Tod’s Point Sunset, Alexandra Metter
[Trigger Warning: Depictions of Death]
Brian’s snore raked through Eleanor’s ears. His nasal strip and her earplugs had failed her again and she was up, smothering a pillow over her face. No remedy ever worked a permanent miracle. No food after seven p.m. only kept their cholesterol down, but throwing out the cigarettes had its benefits. Their sleep-by-number mattress cost more than his month-long expedition to the Sea of Cortez, yet he remained a bullhorn. Giving up Sangria had just added another layer of punishment and she had to wonder: Where was the justice? Is he a man or some kind of crazy pig-dog amalgamation? She leaned over him. Brian wheezed and grunted. A pog.

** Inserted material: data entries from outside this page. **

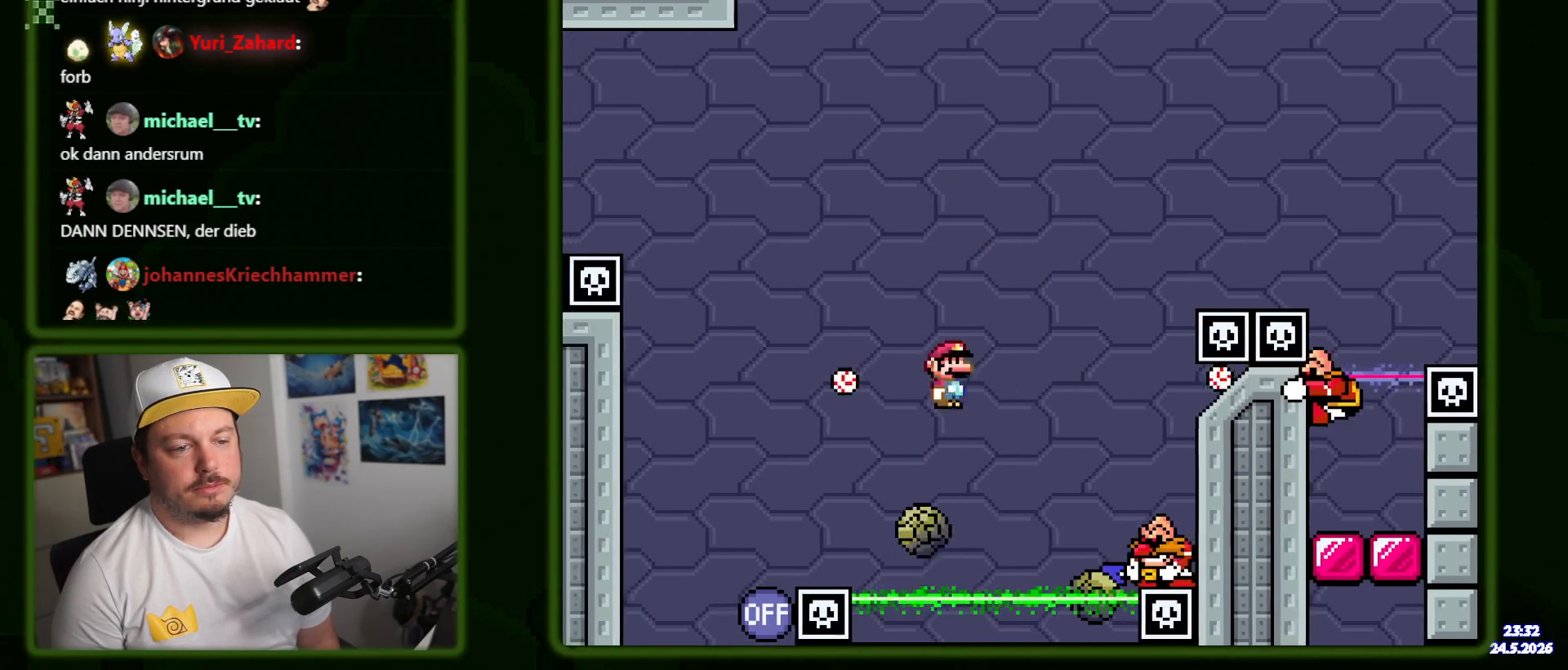
{"buttons": ["A", "X", "DPAD_RIGHT"], "events": [[17, "DPAD_LEFT", "down"], [100, "DPAD_LEFT", "up"], [184, "DPAD_RIGHT", "down"]]}
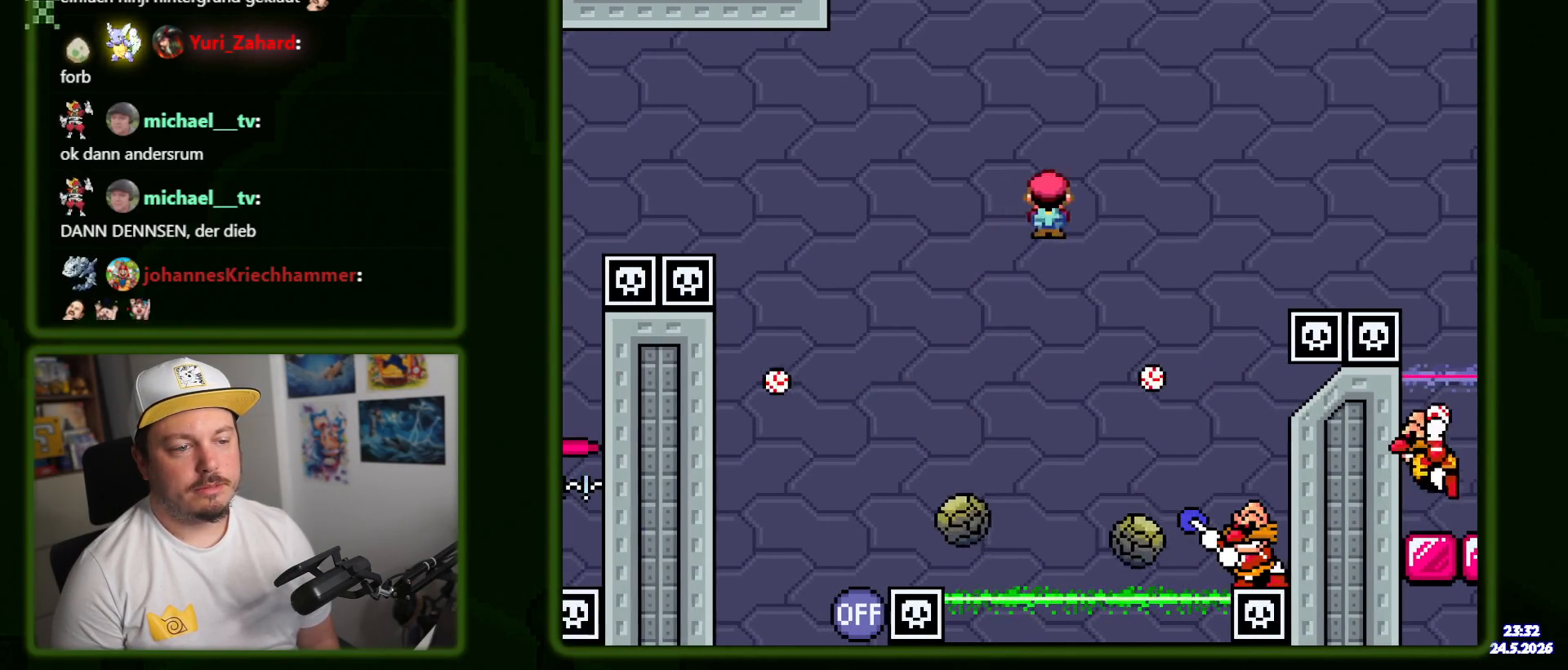
{"buttons": ["A", "X"], "events": [[67, "DPAD_RIGHT", "up"], [167, "A", "up"], [167, "DPAD_LEFT", "down"], [300, "A", "down"], [400, "DPAD_LEFT", "up"]]}
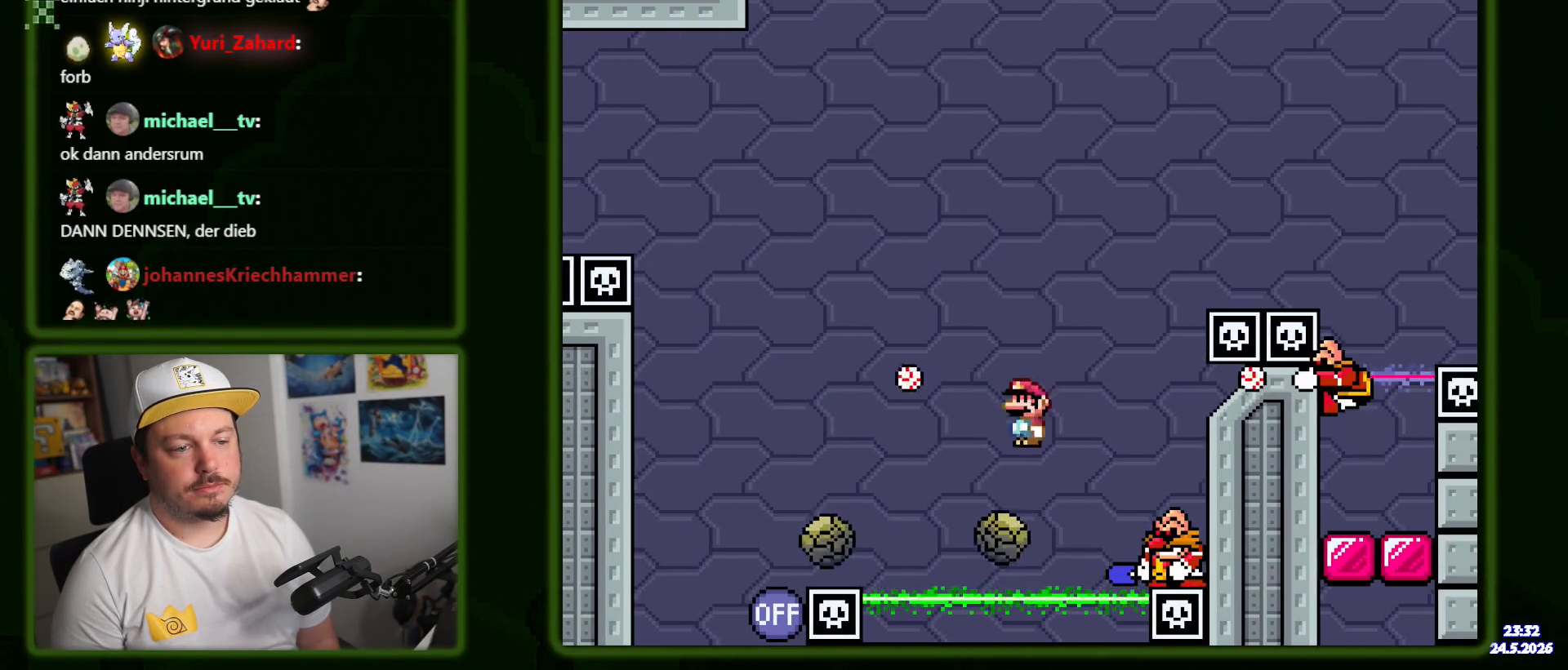
{"buttons": ["A", "X"], "events": [[134, "DPAD_RIGHT", "down"], [267, "DPAD_RIGHT", "up"]]}
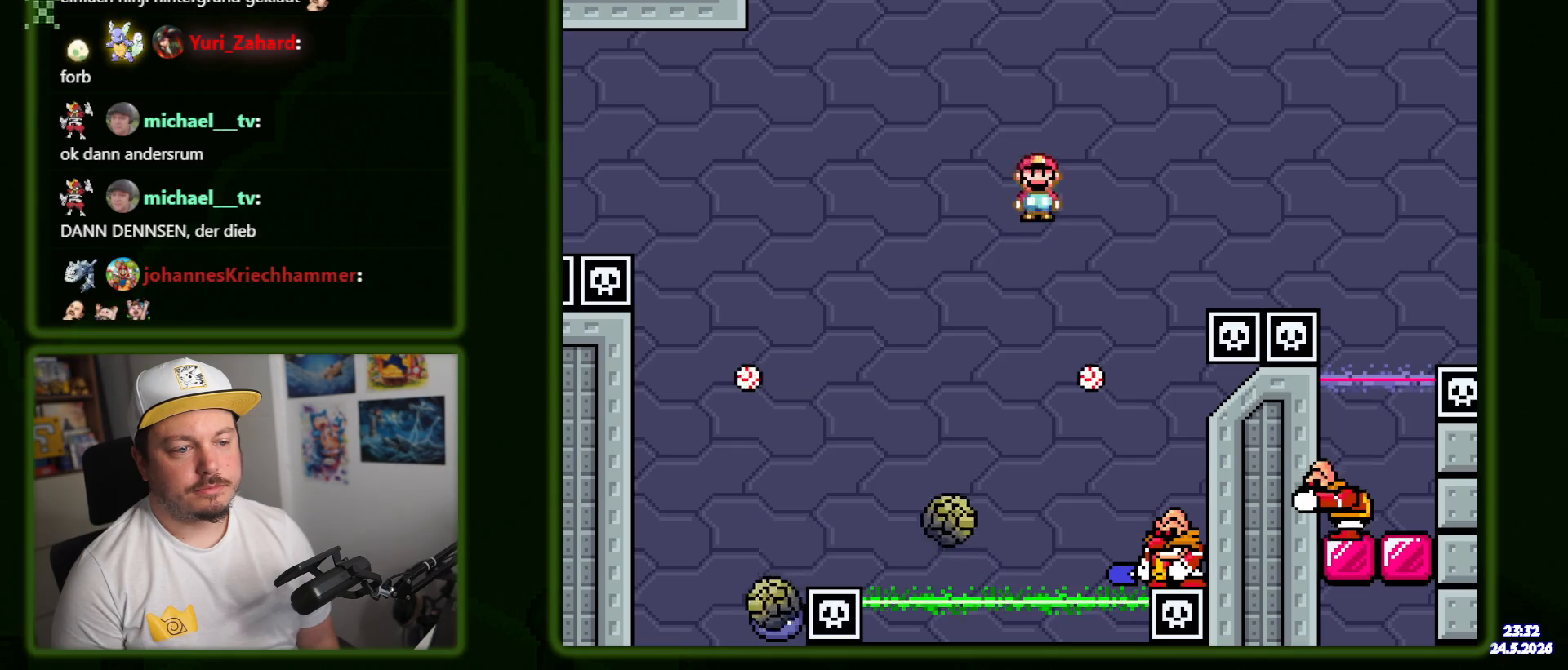
{"buttons": ["A", "X"], "events": [[267, "DPAD_LEFT", "down"], [434, "DPAD_LEFT", "up"]]}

Marriage equals compromise. No one’s perfect. John Lennon said it best, “All you need is love.” Of course, someone shot him, but still, it was a noble sentiment. Long and lean in his youth, Brian had been pressed by age to a papery thinness. He’d become a brittle man. It was difficult to comprehend that he was capable of creating such raucous noises.
She thought of his fervent grad students bearing his bellows and brays in their green tarps pitched at the edge of the sand between basalt crags and broken coral, his snores competing with the scream of wind at land’s end. Did they all fall under its spell, like sailors? Is that why they strained their backs and scorched their lips? Or was it just the idea of salvation that appealed to them? Of course, youth has no concept of how long life can be. Eleanor knew better. His windpipe was brash—it relished ululating like a walrus. Once she began to suspect his esophagus of spite, she began to fantasize about hiding a wooden club under their bed.

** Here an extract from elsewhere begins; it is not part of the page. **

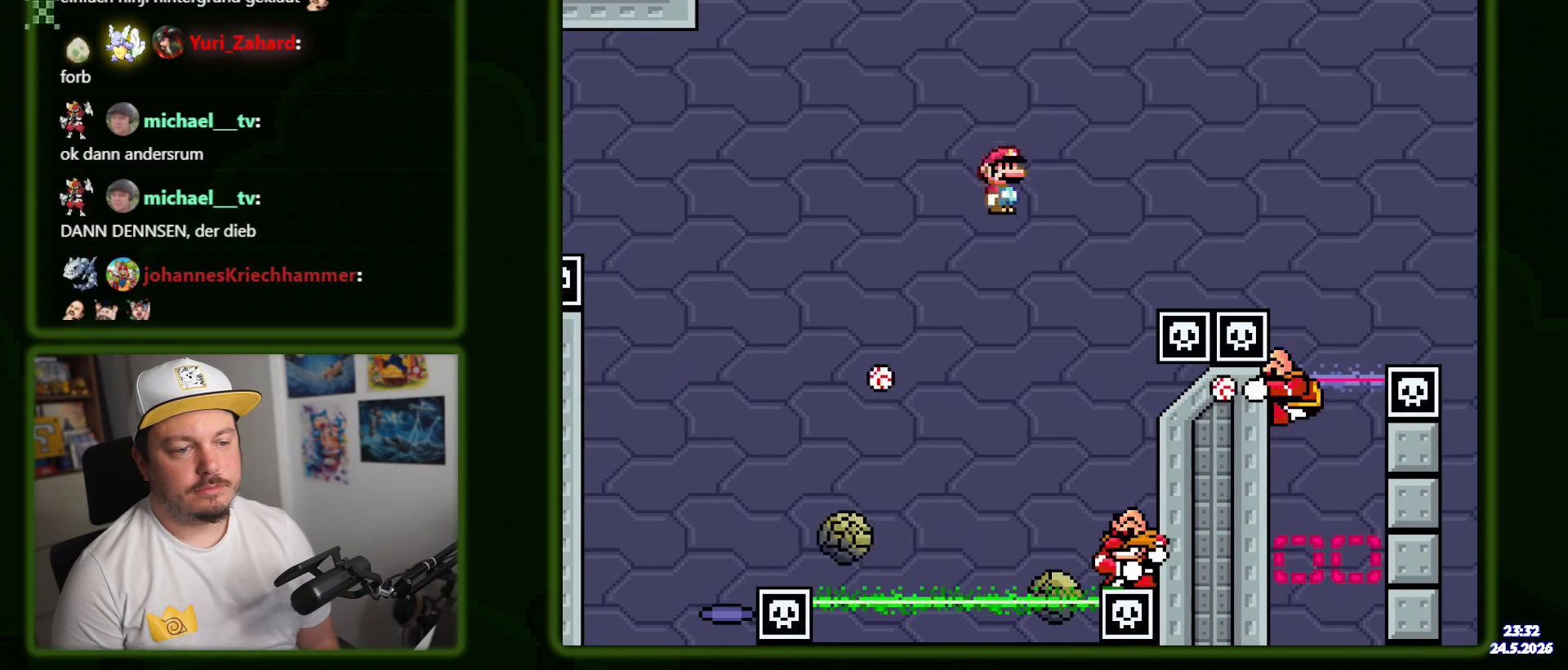
{"buttons": ["A", "X"], "events": [[250, "DPAD_RIGHT", "down"], [467, "DPAD_RIGHT", "up"]]}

A bull-male snout with its wet bristles burring in her ear all night long—why not bring in blunt objects? Survival. Natural Order. These were on her side. Even Brian had agreed.
“If it gets bad, just do it,” he’d said once, nudging her with his elbow. A funny man, her husband.

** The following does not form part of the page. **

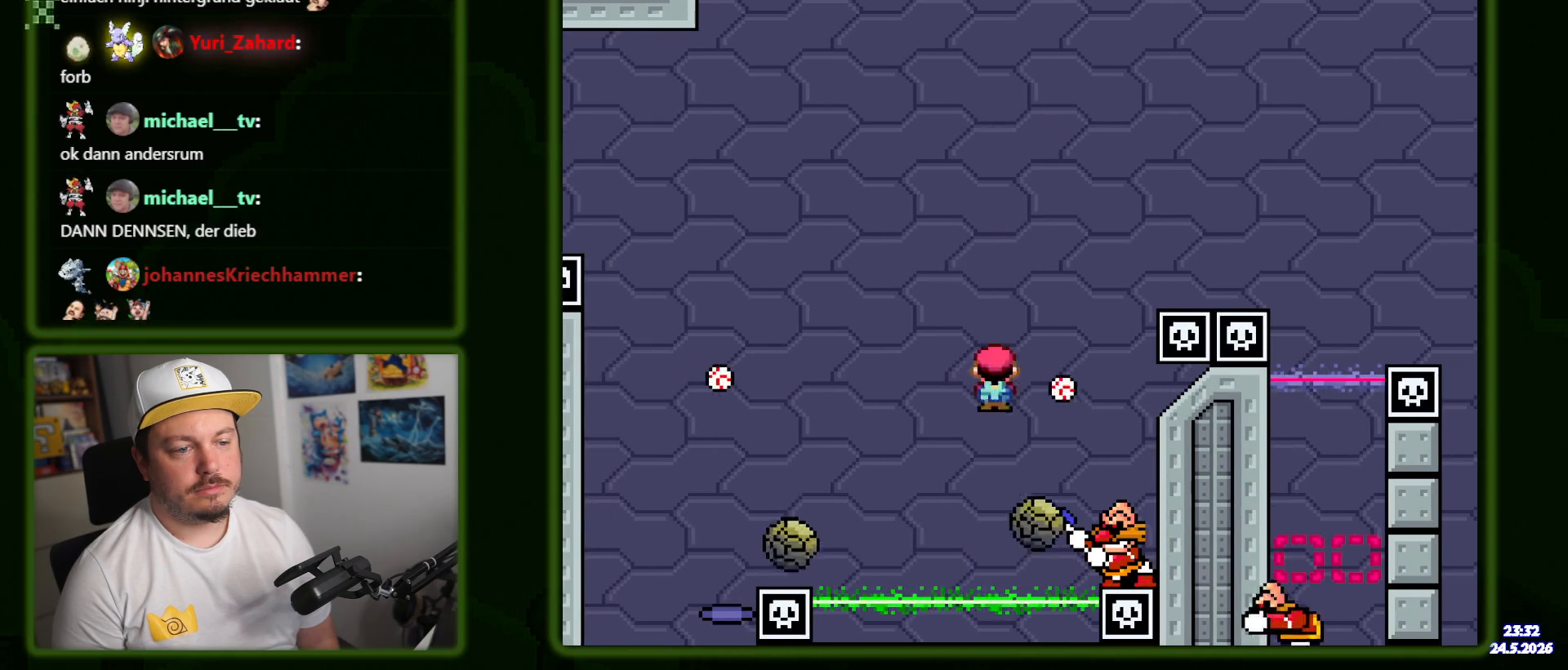
{"buttons": ["A", "X", "DPAD_LEFT"], "events": [[67, "DPAD_LEFT", "down"], [184, "DPAD_LEFT", "up"], [234, "DPAD_RIGHT", "down"], [400, "DPAD_RIGHT", "up"], [467, "DPAD_LEFT", "down"]]}
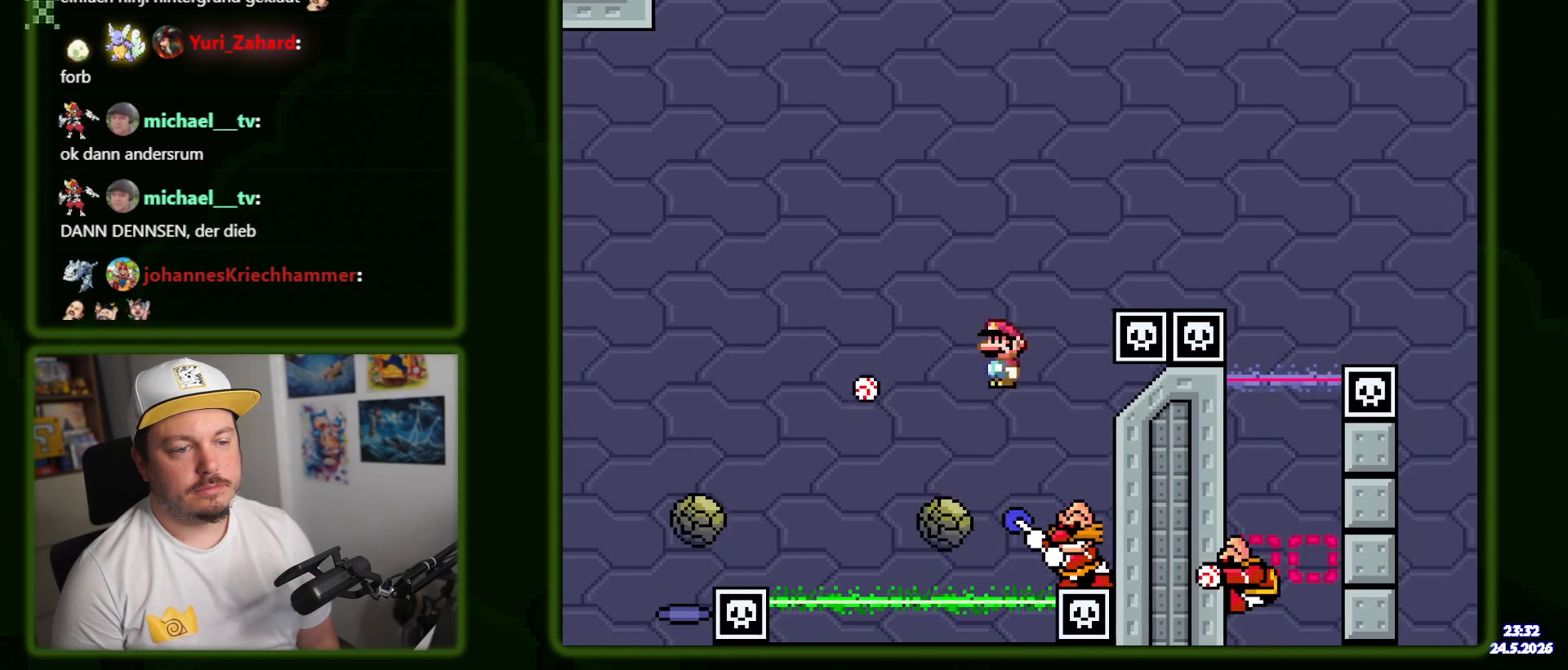
{"buttons": ["A", "X", "DPAD_RIGHT"], "events": [[34, "DPAD_LEFT", "up"], [34, "DPAD_RIGHT", "down"]]}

Brian had done everything he could. Eleanor knew that. He’d gone to homeopathologists, acupuncturists, sleep apnea specialists. All for her. He’d swallowed fish oils, snuffed antihistamines, and put sublingual strips that tasted like mold under his tongue. What we do for love. She squished the earplugs in deeper and tried to visualize ocean waves and a word like “endure.” He let out an exceptionally loud grunt, and her eyes snapped open and narrowed down on him.
To bear. To tolerate. To abide. To endure.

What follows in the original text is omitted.